TEXT SECTION:

━━━━━━

Gravity of the proto-Neptune also plays a role:

• Assisted the formation of Pluto-sized bodies in 3:2 resonance orbits (Pluto and Plutinos)
• Disperses the rest of the icy planetesimals into the Kuiper Belt (30-50AU) to become Kuiper Belt Objects.

Comets and other Trans-Neptunian objects are the leftover icy planetesimals from the formation of the Solar System.

Mopping up...

Followed by a 1 Billion year period during which the planets were subjected to heavy bombardment by the remaining rocky & icy pieces leftover from planet formation.

Light from the Sun dispersed the remaining gas in the Solar Nebula gas into the interstellar medium.

Planetary motions reflect the history of their formation.

Planets formed from a thin rotating gas disk:

• The disk's rotation was imprinted on the orbits of the planets.
• Planets share the same sense of rotation, but have been perturbed from perfect alignment by strong collisions during formation.

The Sun "remembers" this original rotation:

• Rotates in the same direction with its axis aligned with the plane of the Solar System.

Planetary compositions reflect the different conditions in which they formed.

Terrestrial planets are rock & metal:

• They formed in the hot inner regions of the Solar Nebula.
• Too hot to capture Hydrogen/Helium gas from the Solar Nebula.

Jovian planets contain ice, H & He:

• They formed in the cool outer regions of the Solar Nebula.
• Grew large enough to accrete lots of H & He.

━━━━━━

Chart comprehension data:
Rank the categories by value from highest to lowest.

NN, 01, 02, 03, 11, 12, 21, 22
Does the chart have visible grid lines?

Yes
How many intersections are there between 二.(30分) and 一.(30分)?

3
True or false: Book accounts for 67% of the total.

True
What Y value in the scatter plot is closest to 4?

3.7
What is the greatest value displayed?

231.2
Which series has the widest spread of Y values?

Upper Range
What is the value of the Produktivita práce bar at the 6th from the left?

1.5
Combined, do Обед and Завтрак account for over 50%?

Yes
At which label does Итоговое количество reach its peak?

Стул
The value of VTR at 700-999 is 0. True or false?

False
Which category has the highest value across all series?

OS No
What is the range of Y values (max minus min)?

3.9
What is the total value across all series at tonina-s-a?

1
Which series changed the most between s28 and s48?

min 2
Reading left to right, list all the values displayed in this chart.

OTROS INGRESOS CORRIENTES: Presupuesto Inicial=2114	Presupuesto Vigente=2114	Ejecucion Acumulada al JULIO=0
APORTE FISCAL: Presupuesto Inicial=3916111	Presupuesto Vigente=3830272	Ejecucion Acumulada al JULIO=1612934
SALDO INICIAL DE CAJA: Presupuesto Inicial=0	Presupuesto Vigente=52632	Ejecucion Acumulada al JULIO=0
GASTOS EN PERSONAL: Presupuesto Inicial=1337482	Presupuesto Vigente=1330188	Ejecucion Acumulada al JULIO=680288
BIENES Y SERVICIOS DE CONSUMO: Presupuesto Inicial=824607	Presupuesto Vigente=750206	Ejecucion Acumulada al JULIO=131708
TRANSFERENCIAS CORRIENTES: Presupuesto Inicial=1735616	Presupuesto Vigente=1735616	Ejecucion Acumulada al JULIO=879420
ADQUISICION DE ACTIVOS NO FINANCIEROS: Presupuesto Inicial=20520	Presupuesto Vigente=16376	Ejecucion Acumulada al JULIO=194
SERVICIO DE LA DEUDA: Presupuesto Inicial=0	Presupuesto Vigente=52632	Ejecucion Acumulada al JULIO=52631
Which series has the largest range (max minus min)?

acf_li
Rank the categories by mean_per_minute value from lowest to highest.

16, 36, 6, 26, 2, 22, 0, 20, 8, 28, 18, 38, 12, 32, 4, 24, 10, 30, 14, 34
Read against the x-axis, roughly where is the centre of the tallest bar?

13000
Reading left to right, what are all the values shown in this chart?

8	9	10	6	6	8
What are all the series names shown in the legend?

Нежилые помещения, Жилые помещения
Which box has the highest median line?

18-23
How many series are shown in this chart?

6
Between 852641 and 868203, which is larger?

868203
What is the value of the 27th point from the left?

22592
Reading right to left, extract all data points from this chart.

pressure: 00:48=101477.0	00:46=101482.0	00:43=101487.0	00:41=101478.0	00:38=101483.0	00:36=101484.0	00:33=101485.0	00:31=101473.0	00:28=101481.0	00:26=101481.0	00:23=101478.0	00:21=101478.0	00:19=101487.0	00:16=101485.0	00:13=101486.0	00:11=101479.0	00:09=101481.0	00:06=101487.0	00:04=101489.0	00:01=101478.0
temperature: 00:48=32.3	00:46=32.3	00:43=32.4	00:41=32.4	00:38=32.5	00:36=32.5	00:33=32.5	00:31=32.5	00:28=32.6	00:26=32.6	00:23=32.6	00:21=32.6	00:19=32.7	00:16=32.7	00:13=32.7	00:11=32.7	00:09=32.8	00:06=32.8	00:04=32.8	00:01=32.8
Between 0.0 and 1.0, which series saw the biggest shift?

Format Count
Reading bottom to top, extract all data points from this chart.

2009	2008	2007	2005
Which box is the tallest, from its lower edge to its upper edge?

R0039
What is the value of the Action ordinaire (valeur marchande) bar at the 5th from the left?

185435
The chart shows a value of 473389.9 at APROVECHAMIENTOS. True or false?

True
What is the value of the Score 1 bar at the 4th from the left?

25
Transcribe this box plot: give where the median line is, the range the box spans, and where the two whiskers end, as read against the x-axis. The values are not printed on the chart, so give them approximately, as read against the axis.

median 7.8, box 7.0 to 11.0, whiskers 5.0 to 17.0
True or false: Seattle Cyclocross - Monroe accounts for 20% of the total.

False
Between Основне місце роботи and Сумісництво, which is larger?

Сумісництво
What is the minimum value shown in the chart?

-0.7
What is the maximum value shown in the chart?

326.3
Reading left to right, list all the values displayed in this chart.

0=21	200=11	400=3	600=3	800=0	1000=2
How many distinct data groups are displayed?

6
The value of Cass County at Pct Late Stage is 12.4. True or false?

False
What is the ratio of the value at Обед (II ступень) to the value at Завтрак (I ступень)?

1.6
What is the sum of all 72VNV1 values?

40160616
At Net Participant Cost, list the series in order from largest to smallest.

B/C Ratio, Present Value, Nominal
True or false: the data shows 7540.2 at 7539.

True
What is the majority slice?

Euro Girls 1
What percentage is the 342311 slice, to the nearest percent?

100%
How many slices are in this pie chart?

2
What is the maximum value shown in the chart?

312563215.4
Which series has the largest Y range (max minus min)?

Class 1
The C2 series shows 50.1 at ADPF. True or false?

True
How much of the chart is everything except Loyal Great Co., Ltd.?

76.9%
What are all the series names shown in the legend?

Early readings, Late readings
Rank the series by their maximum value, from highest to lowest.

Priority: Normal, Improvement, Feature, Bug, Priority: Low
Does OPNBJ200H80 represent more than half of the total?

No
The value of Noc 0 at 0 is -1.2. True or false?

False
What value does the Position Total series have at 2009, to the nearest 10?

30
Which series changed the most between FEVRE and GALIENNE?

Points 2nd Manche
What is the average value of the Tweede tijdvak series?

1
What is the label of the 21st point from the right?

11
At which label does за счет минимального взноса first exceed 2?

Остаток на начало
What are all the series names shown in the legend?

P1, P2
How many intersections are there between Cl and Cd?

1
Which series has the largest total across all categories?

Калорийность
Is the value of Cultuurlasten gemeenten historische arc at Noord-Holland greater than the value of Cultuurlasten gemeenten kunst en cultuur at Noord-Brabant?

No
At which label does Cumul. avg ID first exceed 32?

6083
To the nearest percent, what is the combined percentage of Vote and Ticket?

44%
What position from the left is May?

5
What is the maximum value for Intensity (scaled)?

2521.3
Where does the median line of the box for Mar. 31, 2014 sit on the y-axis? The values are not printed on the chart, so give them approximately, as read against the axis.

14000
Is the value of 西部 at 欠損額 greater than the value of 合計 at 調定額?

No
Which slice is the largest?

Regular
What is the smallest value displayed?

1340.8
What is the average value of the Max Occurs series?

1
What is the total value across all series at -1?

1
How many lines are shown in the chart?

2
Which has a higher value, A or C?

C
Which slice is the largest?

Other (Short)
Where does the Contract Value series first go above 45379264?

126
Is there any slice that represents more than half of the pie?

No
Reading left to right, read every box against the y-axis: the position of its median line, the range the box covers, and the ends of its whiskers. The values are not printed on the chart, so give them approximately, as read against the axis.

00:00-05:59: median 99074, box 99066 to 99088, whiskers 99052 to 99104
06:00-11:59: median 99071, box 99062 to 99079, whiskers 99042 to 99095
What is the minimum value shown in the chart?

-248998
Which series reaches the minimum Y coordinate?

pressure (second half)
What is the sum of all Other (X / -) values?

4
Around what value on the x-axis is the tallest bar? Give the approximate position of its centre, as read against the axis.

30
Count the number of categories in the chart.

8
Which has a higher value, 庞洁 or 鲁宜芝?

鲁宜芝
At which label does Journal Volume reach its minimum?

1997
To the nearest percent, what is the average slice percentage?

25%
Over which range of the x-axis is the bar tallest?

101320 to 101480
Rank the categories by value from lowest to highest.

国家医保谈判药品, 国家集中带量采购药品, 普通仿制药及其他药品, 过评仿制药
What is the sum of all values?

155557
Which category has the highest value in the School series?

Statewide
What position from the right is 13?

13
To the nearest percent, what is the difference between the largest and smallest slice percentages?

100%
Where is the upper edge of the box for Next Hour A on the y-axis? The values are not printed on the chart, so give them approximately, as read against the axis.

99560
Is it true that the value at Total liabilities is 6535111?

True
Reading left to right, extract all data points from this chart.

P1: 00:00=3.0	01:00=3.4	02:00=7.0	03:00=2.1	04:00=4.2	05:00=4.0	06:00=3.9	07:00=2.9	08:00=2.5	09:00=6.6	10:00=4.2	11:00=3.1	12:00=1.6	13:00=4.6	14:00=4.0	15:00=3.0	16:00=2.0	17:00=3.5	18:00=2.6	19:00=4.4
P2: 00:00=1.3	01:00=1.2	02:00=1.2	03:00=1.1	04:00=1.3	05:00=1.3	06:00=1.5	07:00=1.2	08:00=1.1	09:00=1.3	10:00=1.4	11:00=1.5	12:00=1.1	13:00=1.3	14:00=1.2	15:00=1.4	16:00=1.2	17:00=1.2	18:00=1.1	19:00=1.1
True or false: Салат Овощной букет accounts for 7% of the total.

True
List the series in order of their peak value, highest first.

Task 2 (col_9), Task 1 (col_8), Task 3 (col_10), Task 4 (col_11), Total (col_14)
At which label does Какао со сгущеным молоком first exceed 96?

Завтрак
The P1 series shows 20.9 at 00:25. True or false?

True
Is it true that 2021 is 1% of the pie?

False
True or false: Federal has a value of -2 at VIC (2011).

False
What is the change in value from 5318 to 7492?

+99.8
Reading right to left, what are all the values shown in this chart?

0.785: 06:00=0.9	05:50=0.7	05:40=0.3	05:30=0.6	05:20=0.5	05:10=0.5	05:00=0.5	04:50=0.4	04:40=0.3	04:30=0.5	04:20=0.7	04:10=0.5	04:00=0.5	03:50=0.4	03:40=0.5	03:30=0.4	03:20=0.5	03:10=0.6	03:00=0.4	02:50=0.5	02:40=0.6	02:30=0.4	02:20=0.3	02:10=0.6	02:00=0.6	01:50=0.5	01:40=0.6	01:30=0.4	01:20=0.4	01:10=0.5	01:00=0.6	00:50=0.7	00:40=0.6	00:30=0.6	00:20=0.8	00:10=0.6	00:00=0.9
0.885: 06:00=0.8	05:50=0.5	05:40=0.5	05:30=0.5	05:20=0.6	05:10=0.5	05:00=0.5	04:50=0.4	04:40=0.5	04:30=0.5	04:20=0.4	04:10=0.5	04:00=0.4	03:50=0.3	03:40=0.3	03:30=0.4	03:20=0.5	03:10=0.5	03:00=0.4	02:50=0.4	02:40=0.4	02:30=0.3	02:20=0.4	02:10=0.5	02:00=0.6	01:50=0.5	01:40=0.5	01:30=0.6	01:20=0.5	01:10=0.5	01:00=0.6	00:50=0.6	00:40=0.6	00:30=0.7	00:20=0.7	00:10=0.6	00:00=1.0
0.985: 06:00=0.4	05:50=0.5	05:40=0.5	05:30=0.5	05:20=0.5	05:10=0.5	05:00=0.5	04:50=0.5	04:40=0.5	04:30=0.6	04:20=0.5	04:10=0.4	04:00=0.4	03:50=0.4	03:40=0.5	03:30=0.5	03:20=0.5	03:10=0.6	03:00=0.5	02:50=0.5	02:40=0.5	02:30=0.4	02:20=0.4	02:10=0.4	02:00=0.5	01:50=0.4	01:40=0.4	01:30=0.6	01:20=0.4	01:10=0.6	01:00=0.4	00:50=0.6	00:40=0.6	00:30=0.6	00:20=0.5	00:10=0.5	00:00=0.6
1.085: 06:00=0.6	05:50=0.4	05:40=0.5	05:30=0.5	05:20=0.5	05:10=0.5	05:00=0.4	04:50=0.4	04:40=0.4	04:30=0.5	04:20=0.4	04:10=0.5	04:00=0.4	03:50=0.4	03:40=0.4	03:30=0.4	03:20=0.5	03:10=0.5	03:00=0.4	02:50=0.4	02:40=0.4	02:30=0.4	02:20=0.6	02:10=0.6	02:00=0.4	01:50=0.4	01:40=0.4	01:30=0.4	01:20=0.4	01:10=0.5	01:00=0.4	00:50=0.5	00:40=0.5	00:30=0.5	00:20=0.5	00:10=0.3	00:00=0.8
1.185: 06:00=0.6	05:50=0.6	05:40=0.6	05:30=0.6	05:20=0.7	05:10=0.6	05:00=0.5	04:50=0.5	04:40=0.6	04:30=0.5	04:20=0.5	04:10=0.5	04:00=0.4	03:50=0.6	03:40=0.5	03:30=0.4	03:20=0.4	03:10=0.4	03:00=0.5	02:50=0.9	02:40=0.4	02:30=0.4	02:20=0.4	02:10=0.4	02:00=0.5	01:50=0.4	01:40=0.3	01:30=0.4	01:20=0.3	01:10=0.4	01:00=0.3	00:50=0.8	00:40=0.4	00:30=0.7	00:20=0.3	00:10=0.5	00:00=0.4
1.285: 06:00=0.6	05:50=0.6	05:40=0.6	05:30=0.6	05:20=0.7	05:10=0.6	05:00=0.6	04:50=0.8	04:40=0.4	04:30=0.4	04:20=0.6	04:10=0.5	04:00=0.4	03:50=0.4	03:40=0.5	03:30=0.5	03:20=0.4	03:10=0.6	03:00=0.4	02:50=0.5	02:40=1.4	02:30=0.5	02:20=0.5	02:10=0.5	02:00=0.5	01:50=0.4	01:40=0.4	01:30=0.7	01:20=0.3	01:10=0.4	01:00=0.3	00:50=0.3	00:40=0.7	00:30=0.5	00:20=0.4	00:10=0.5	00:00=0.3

━━━━━━

TASKS TO CARRY OUT:
a) Based on the notes on Solar System formation, say whether each statement agrees with the text. Answer yes or no and quote the deciding words. (i) Terrestrial planets formed in the cool outer regions of the Solar Nebula. (ii) The planets went through a heavy bombardment period lasting about 1 billion years. (iii) The gravity of the proto-Neptune scattered the remaining icy planetesimals into the Kuiper Belt.
b) According to the notes on Solar System formation, what perturbed the planets from perfect alignment?
This listing has no connection to the text on Solar System formation.

ANSWERS FOR EACH ITEM:
a)
(i) No: "They formed in the hot inner regions of the Solar Nebula."
(ii) Yes: "Followed by a 1 Billion year period during which the planets were subjected to heavy bombardment"
(iii) Yes: "Disperses the rest of the icy planetesimals into the Kuiper Belt (30-50AU)"

b) Strong collisions during formation.